另外記得高一的某個下午,劉聰穎來到劉維莉身邊說道:“劉維莉,下午你不回去吃飯嘛,我們兩個去打乒乓球嘛。”劉維莉疑惑的問道:“打乒乓球啊?在哪兒打哦?就我們兩個打啊?”
劉聰穎回應道:“你說去哪兒嘛,目前來說就我們兩個啊。”劉維莉又說:“要再多喊兩個人嘛,兩個人打久了沒得意思,太累了。”
劉聰穎隻好答應她,說:“那你看再喊哪些人嘛?”劉維莉東張西望的看了看周圍,問身邊的代如之說:“代代兒,下午放學一起去打乒乓球嘛。”代如之思考片刻以後,回答道:“要的啊,在哪兒哦?幾個人嘛。”

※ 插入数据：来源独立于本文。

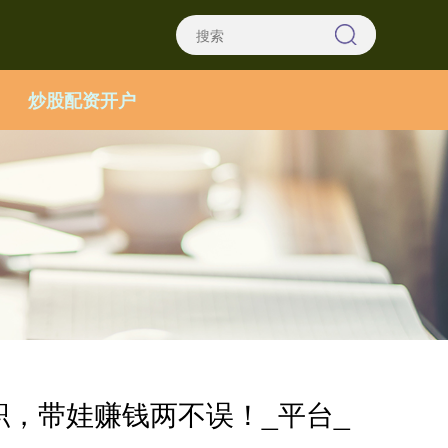
炒股配资开户
职，带娃赚钱两不误！_平台_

劉維莉回答說:“地點待會兒再定嘛,現在就劉聰穎、我還有你三個人。”代如之答應道:“那要的嘛,放學以後再去嘛,你先把人找歸一嘛。”
只見劉維莉轉過頭來,詢問後面一排的蘭斯,說:“蘭小龍,放學以後有啥子事沒得,一起去打乒乓嘛。”蘭斯抬起頭,望著劉維莉,蘭斯問道:“打乒乓啊,要的哇,有哪些人呢?”
劉維莉認真的回答道:“現在有3個人,劉聰穎、代代兒、我,如果你要去的話那就四個人。”蘭斯一想,這幾個人大家平時都還比較熟悉,於是答應了一句:“要的嘛,放學你喊我嘛。”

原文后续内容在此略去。